First lets load the library.

library(DECIPHER); packageVersion("DECIPHER")
library(phangorn); packageVersion("phangorn")

ASVs.nochim = DNAStringSet(colnames(seqtab.nochim))
names(ASVs.nochim) = paste0("ASV", 1:ncol(seqtab.nochim))

This can take a while, so we will reduce down to the top 1000 sequences only. For your dataset remove the [1:1000] indexing, or choose a more appropriate one

alignment = AlignSeqs(ASVs.nochim[1:1000], anchor=NA, processors=30)

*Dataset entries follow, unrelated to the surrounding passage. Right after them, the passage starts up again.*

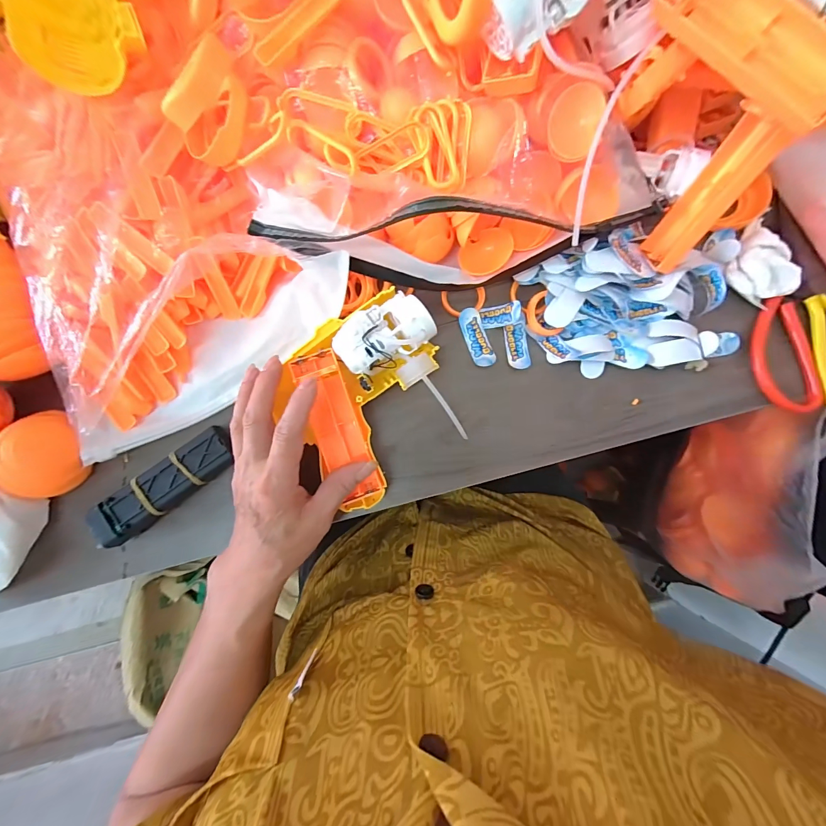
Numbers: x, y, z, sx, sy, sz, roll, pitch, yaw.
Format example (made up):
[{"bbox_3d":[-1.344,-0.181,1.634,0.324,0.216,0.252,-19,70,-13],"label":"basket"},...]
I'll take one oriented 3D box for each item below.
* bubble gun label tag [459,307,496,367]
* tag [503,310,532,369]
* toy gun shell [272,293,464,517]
[{"bbox_3d":[0.052,-0.060,0.293,0.018,0.008,0.047,-21,84,-1],"label":"bubble gun label tag"},{"bbox_3d":[0.084,-0.057,0.292,0.019,0.007,0.044,-7,84,1],"label":"tag"},{"bbox_3d":[-0.028,-0.012,0.266,0.123,0.038,0.120,-35,84,-2],"label":"toy gun shell"}]

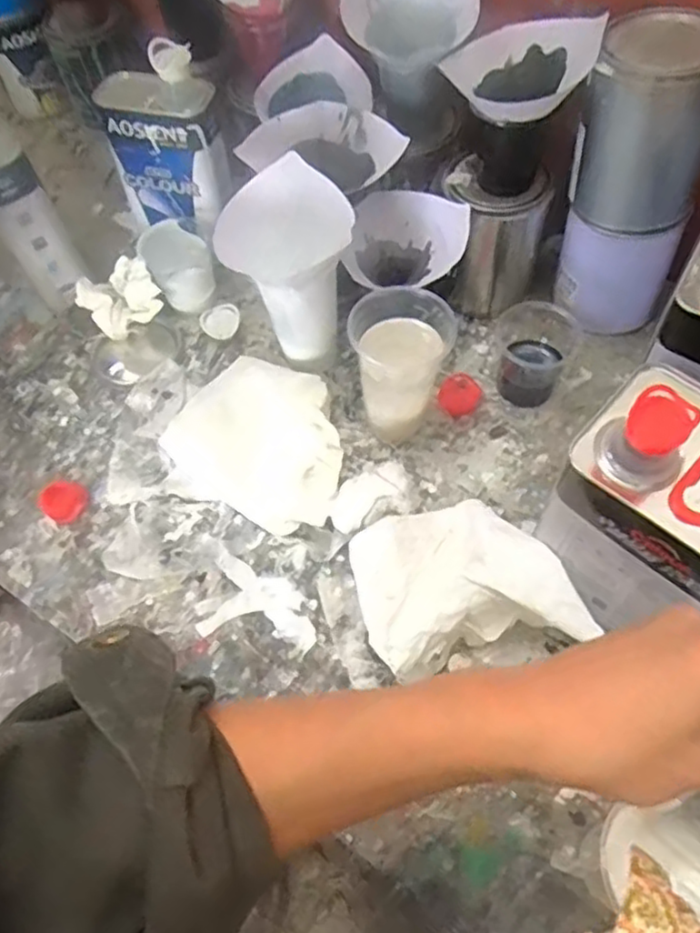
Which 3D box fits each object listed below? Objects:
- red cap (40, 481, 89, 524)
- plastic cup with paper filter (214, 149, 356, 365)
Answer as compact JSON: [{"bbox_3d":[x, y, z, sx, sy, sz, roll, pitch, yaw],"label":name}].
[{"bbox_3d":[-0.271,0.032,0.657,0.045,0.012,0.039,34,69,20],"label":"red cap"},{"bbox_3d":[-0.053,-0.175,0.639,0.109,0.177,0.083,19,64,14],"label":"plastic cup with paper filter"}]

phang.align <- phyDat(as(alignment, "matrix"), type="DNA")
dm <- dist.ml(phang.align)
treeNJ <- NJ(dm)

fit = pml(treeNJ, data=phang.align)
fitGTR <- update(fit, k=4, inv=0.2)
#fitGTR <- optim.pml(fitGTR, model="GTR", optInv=TRUE, optGamma=TRUE, rearrangement = "stochastic", control = pml.control(trace = 0))

optim.pml can take a REALLY long time to run, which is why its commented out here, it essentially optimizes the different model parameters, searching for a better tree using a bunch of stochastic rearrangement strategies.

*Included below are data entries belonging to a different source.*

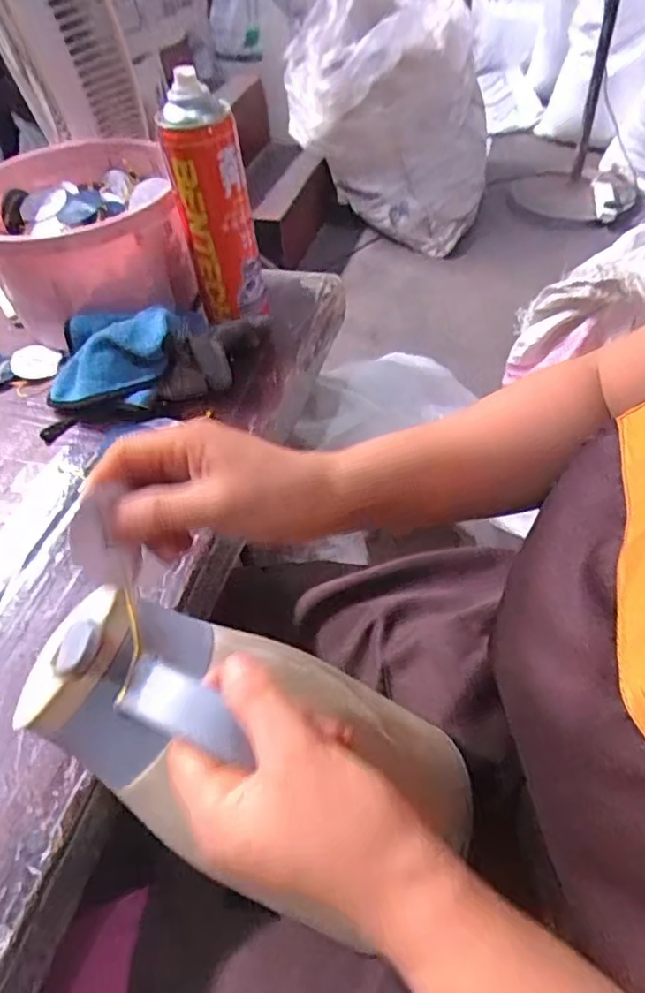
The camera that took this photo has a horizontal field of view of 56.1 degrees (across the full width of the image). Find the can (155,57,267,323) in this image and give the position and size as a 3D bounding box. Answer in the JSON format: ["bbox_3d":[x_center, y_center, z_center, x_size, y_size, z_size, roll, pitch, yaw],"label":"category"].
[{"bbox_3d":[-0.095,-0.247,0.554,0.059,0.220,0.055,-2,50,3],"label":"can"}]

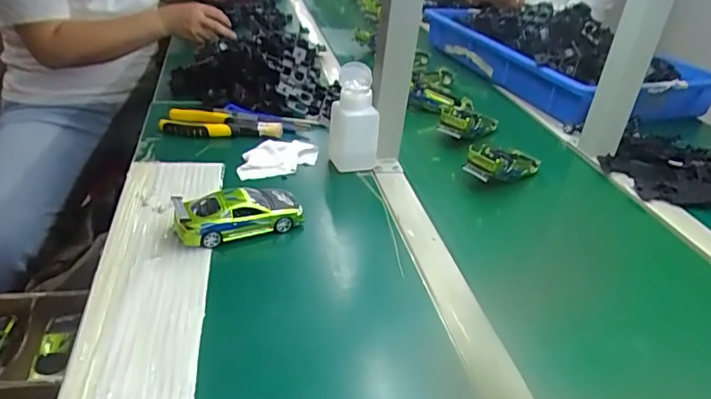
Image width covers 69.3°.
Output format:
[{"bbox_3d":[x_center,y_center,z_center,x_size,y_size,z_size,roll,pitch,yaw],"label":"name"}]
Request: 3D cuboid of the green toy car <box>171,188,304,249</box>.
[{"bbox_3d":[-0.123,0.016,0.545,0.128,0.048,0.054,-10,36,-25],"label":"green toy car"}]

save(fitGTR, file=file.path("03-DADA2", "fitGTR.RData"))

Lets make a Phyloseq object that will then be used for data analysis

The intent of our phyloseq object is to store ALL the information for our experiment into a single object. We need:

* 'otu' table
* sample metadata
* taxanomic table
* sequences
* phylogenetic tree

Prepare the different parts of the phyloseq object and Silva annotation

Lets match up the sample metadata, assign names to each sequence ASV 1 through n and genearlly prepare the data.

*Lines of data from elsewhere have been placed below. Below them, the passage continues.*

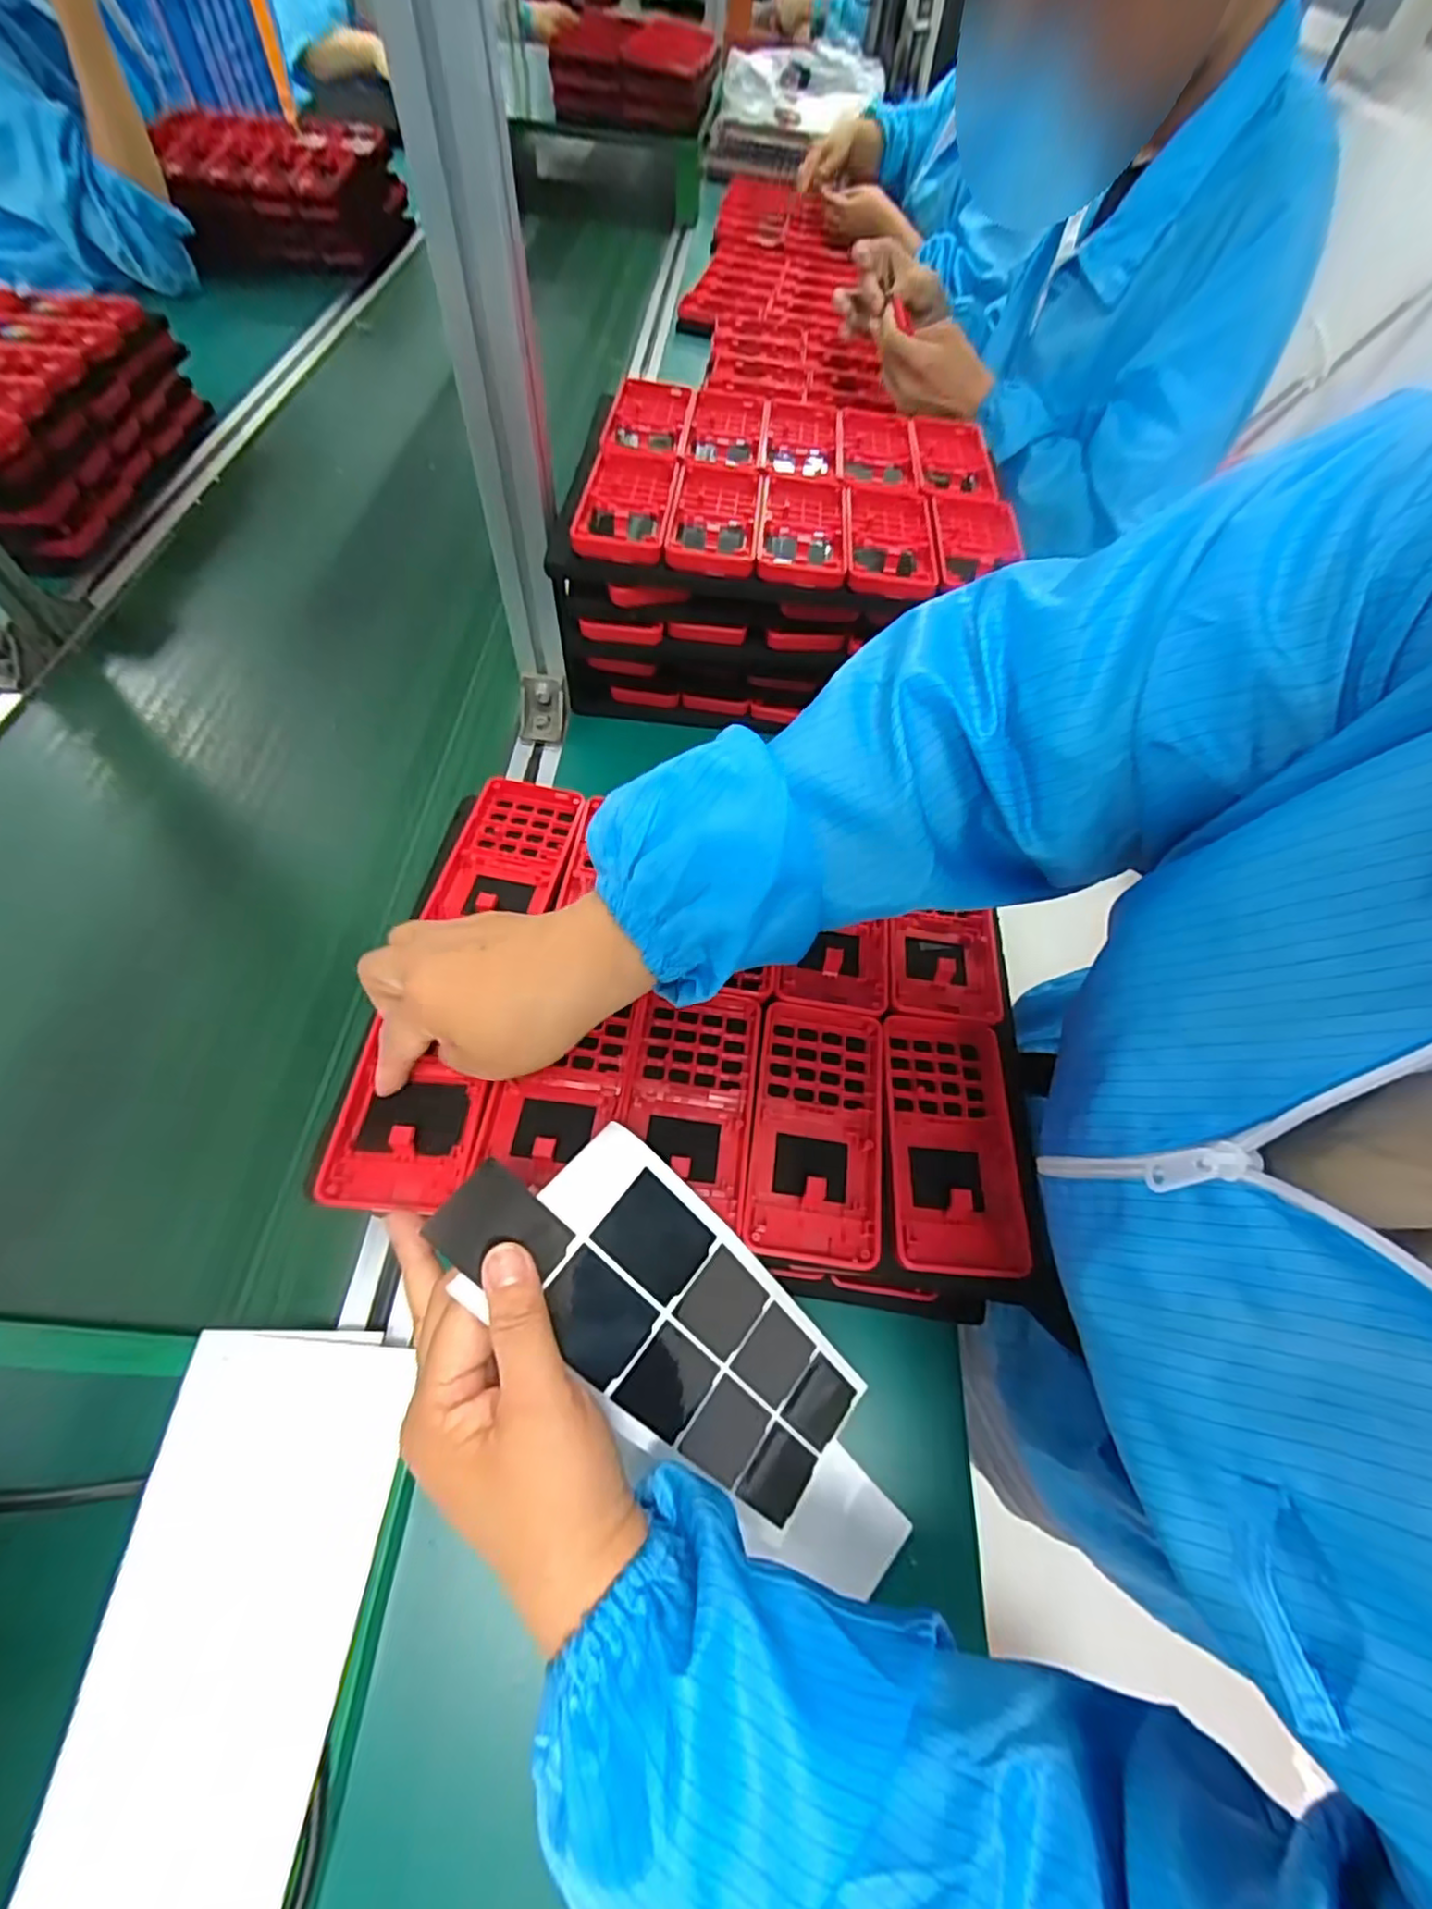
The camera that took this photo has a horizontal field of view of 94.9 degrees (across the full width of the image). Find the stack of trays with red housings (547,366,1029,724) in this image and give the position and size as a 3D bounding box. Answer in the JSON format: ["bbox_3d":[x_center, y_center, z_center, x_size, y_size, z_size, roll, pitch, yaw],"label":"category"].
[{"bbox_3d":[0.055,-0.328,0.565,0.337,0.152,0.254,4,61,-1],"label":"stack of trays with red housings"}]

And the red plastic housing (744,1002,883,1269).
[{"bbox_3d":[0.050,0.084,0.323,0.062,0.013,0.122,9,61,1],"label":"red plastic housing"}]

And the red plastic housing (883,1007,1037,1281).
[{"bbox_3d":[0.118,0.091,0.327,0.064,0.012,0.122,6,60,0],"label":"red plastic housing"}]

mdata2 = mdata[match(rownames(seqtab.nochim), mdata$SampleID), ]
rownames(mdata2) = mdata2$SampleID

ASVs.nochim = DNAStringSet(colnames(seqtab.nochim))
names(ASVs.nochim) = paste0("ASV", 1:ncol(seqtab.nochim))

tmp.seqtab = seqtab.nochim
colnames(tmp.seqtab) = names(ASVs.nochim)
tmp.taxa = taxa.silva.nochim.deboot
rownames(tmp.taxa) = names(ASVs.nochim)

Create the object

Load the phyloseq library and create the object.

library(phyloseq); packageVersion("phyloseq")

ps.silva.nochim = phyloseq(
             otu_table(tmp.seqtab, taxa_are_rows=FALSE),
             sample_data(mdata2),
             tax_table(tmp.taxa),
             refseq(ASVs.nochim),
             phy_tree(fitGTR$tree))

ps.silva.nochim

DONE!

save(ps.silva.nochim, file=file.path("03-DADA2", "phyloseq_nochim_silva.RData"))

Lets copy over the RData file (and any intermediate result you’d like) to your computer for data analysis.